* _TASK_: An acceptable response holds only the line containing "开发插件最困难的不在于有没有点子，而在于你如何找到合适的东西去构建你的点子。" and every line after it to the end of the records, each reproduced exactly.

* _MATERIAL SHOWN_:
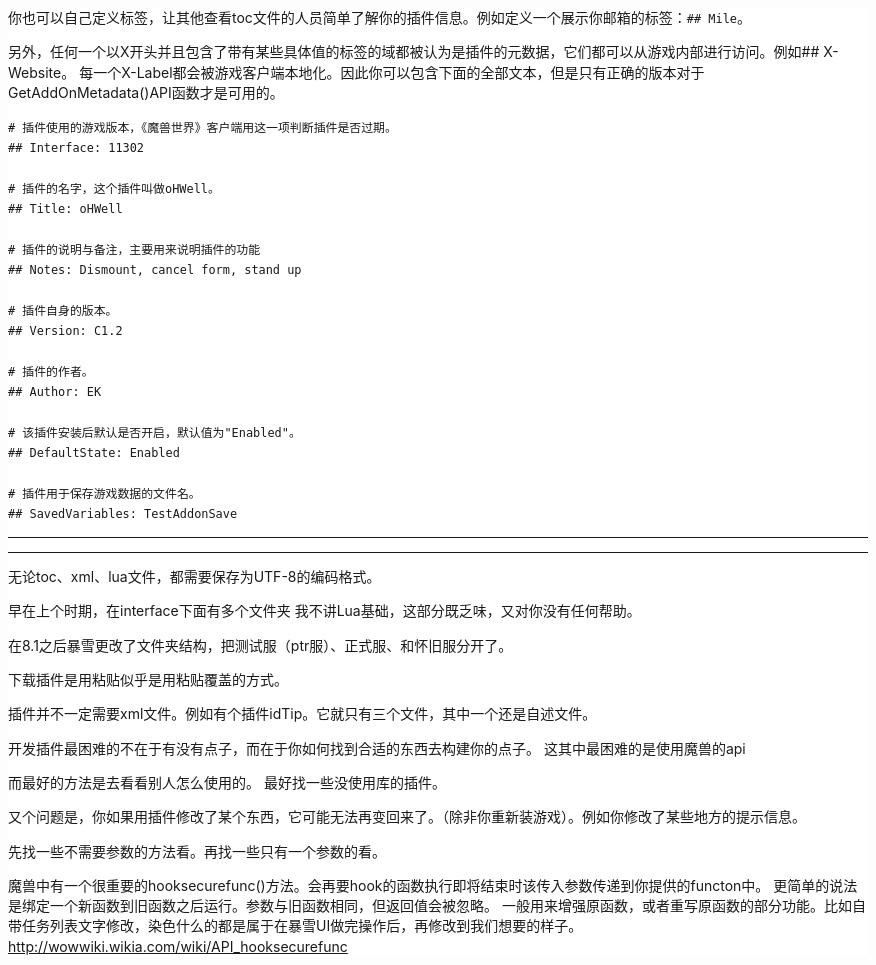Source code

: 你也可以自己定义标签，让其他查看toc文件的人员简单了解你的插件信息。例如定义一个展示你邮箱的标签：`## Mile`。

另外，任何一个以X开头并且包含了带有某些具体值的标签的域都被认为是插件的元数据，它们都可以从游戏内部进行访问。例如## X-Website。
每一个X-Label都会被游戏客户端本地化。因此你可以包含下面的全部文本，但是只有正确的版本对于GetAddOnMetadata()API函数才是可用的。


```
# 插件使用的游戏版本，《魔兽世界》客户端用这一项判断插件是否过期。
## Interface: 11302

# 插件的名字，这个插件叫做oHWell。
## Title: oHWell

# 插件的说明与备注，主要用来说明插件的功能
## Notes: Dismount, cancel form, stand up

# 插件自身的版本。
## Version: C1.2

# 插件的作者。
## Author: EK

# 该插件安装后默认是否开启，默认值为"Enabled"。
## DefaultState: Enabled

# 插件用于保存游戏数据的文件名。
## SavedVariables: TestAddonSave
```

------------------------
------------------------

无论toc、xml、lua文件，都需要保存为UTF-8的编码格式。

早在上个时期，在interface下面有多个文件夹
我不讲Lua基础，这部分既乏味，又对你没有任何帮助。

在8.1之后暴雪更改了文件夹结构，把测试服（ptr服）、正式服、和怀旧服分开了。


下载插件是用粘贴似乎是用粘贴覆盖的方式。

插件并不一定需要xml文件。例如有个插件idTip。它就只有三个文件，其中一个还是自述文件。

开发插件最困难的不在于有没有点子，而在于你如何找到合适的东西去构建你的点子。
这其中最困难的是使用魔兽的api

而最好的方法是去看看别人怎么使用的。
最好找一些没使用库的插件。

又个问题是，你如果用插件修改了某个东西，它可能无法再变回来了。（除非你重新装游戏）。例如你修改了某些地方的提示信息。

先找一些不需要参数的方法看。再找一些只有一个参数的看。

魔兽中有一个很重要的hooksecurefunc()方法。会再要hook的函数执行即将结束时该传入参数传递到你提供的functon中。
更简单的说法是绑定一个新函数到旧函数之后运行。参数与旧函数相同，但返回值会被忽略。
一般用来增强原函数，或者重写原函数的部分功能。比如自带任务列表文字修改，染色什么的都是属于在暴雪UI做完操作后，再修改到我们想要的样子。
http://wowwiki.wikia.com/wiki/API_hooksecurefunc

* _OUTPUT FOR THIS EXERCISE_:
开发插件最困难的不在于有没有点子，而在于你如何找到合适的东西去构建你的点子。
这其中最困难的是使用魔兽的api

而最好的方法是去看看别人怎么使用的。
最好找一些没使用库的插件。

又个问题是，你如果用插件修改了某个东西，它可能无法再变回来了。（除非你重新装游戏）。例如你修改了某些地方的提示信息。

先找一些不需要参数的方法看。再找一些只有一个参数的看。

魔兽中有一个很重要的hooksecurefunc()方法。会再要hook的函数执行即将结束时该传入参数传递到你提供的functon中。
更简单的说法是绑定一个新函数到旧函数之后运行。参数与旧函数相同，但返回值会被忽略。
一般用来增强原函数，或者重写原函数的部分功能。比如自带任务列表文字修改，染色什么的都是属于在暴雪UI做完操作后，再修改到我们想要的样子。
http://wowwiki.wikia.com/wiki/API_hooksecurefunc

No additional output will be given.